UAW owns this abomination lock, stock and barrel and I couldn’t be less interested in ever owning a GM product no matter how good it is. Way too many better alternatives available for me to spend my money on.
I’m just angered about the impossibility in this modern era of finding even one bank offering a free toaster when opening a new account.
Yeah, really. I was actually hoping for a foreclosed McMansion with my new BoA account.
I got a free kick-in-the-crotch when I opened a checking account.
This “NEW” GM is most definately trying to forget it’s past. We as GM retirees and employees use Fidelity to service our P.S.P.-personal savings plans. Fidelity used to have several funds to invest in with GM stock. Upon the “NEW” GM’s plan Fidelity no longer services the “NEW” GM’s I.P.O. or any stock dealing. GM chose Morgan Stanley(MSR) so this effectively left all retirees and employees out of using their Fidelity savings plans OUT OF THE I.P.O. without removing, borrowing, or liquidating their funds to purchase stock. I would think GM would want employees and retirees to invest in what we thought was “OUR” company.
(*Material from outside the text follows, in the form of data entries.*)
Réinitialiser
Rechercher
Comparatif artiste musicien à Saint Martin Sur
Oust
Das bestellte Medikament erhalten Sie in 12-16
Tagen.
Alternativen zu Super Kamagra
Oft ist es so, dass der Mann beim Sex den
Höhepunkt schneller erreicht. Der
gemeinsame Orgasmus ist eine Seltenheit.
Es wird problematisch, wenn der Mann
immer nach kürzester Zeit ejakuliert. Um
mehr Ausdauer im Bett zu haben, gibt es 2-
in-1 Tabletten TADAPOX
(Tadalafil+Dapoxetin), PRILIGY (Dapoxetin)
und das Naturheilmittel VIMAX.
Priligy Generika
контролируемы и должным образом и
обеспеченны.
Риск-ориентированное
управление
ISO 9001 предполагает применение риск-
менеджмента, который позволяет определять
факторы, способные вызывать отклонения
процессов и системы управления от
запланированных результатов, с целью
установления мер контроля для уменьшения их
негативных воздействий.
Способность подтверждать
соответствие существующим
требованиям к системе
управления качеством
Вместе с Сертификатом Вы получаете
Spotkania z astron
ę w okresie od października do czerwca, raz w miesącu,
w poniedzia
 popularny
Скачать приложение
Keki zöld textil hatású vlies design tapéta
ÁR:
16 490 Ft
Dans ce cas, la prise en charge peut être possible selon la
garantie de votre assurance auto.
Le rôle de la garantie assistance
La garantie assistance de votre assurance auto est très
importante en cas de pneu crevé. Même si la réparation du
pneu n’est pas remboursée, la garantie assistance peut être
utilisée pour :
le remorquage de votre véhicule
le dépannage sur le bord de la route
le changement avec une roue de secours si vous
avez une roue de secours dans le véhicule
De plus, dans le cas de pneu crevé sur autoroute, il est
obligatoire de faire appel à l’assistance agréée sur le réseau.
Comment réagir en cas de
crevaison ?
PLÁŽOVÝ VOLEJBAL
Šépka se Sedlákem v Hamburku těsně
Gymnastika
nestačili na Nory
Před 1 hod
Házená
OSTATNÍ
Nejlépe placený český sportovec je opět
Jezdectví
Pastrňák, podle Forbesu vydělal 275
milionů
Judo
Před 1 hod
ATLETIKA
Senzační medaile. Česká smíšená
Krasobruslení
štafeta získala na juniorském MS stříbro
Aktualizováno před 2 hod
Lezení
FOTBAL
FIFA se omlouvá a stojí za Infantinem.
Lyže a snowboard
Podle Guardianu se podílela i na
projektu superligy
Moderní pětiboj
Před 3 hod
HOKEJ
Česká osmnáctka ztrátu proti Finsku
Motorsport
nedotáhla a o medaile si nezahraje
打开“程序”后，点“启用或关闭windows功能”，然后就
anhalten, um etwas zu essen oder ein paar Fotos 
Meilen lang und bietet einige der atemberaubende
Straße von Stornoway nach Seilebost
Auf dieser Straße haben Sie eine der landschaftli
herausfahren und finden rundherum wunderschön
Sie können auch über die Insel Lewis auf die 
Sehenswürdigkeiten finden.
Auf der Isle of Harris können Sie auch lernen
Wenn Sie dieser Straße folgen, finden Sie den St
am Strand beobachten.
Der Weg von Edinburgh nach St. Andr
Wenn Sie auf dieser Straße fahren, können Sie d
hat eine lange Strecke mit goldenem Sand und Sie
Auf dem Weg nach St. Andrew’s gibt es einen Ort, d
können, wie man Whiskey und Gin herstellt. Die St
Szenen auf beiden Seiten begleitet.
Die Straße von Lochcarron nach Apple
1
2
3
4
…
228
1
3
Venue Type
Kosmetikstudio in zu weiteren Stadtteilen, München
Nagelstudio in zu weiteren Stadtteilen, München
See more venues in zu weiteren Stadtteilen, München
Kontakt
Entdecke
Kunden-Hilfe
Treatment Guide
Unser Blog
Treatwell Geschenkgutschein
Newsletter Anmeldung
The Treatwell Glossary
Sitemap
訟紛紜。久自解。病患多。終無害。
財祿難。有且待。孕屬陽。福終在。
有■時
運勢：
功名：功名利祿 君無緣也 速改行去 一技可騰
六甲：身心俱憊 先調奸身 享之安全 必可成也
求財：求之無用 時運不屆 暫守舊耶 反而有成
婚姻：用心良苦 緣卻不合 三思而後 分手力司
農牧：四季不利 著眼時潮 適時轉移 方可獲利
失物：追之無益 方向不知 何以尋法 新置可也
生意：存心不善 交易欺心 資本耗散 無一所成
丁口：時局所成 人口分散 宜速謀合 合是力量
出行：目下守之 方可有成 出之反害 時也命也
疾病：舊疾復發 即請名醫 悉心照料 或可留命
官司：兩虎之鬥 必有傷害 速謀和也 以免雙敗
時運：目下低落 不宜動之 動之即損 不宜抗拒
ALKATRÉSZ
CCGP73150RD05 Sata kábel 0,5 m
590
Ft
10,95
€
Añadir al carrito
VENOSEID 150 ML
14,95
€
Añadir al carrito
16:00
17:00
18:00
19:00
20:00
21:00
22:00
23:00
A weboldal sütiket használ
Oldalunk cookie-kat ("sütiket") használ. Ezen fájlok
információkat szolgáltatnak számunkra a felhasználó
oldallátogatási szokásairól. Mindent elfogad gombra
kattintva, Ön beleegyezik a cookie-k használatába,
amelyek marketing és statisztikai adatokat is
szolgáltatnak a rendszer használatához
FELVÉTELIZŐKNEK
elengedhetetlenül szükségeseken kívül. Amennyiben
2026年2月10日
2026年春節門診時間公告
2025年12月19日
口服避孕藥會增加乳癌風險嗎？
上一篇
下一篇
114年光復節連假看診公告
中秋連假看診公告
We as employees and retirees generally(no pun) hold these stocks long term unlike what we saw yesterday with the “NEW” GM’s stock starting at $33. and ending up almost the same at the end of the day with the day trading. I wonder if the other auto manufactuers have similar ploicies?
Workers should not buy stock in their employer’s company.
I wouldn’t go so far as to say that they shouldn’t; just that they shouldn’t buy so much as to un-diversify their portfolio and make its future value too dependent on the one company.
Buying stock in your employer or pension provider is always a bad idea, unless it is offered at substantial discount. Diversify your risk.
I suspect this IPO will make more money for the Wall Streeters who set it up than it will for the new investors, although a company that has Uncle Sam for a sugar daddy is kind of tempting: http://www.thestreet.com/_yahoo/story/10928128/1/dumbest-of-this-weeks-5-dumbest-for-gm-every-day-is-a-tax-free-day.html?cm_ven=YAHOO&cm_cat=FREE&cm_ite=NA
One of the bad things about this whole deal is that GM gets breaks from the government that its competitors don’t. That’s why they call this “crony capitalism”.
It’s not crony capitalism.
Ford Motor, having not gone bankrupt, retains the tax benefits of previous losses carried forward. In order for GM to remain competitive with Ford, it needed to retain these tax benefits too. Rattner fully understood that.
Jim Cramer of TheStreet.com said about GM: “It’s a jobs program—after the recovery it’ll be gone.” Sounds like TheStreet– much like TTAC– is trying to do some ‘splaining.
Barnum’s Law: there’s one every minute.
This is interesting about GM’s operations before the IPO: http://www.bizzyblog.com/2010/11/17/gms-ipo-uncle-sams-pump-and-dump/
I still talk to a lot of people who swear they will never buy a product from Government Motors. I don’t see how GM will gain any market share without paying back the government, which won’t happen in my lifetime.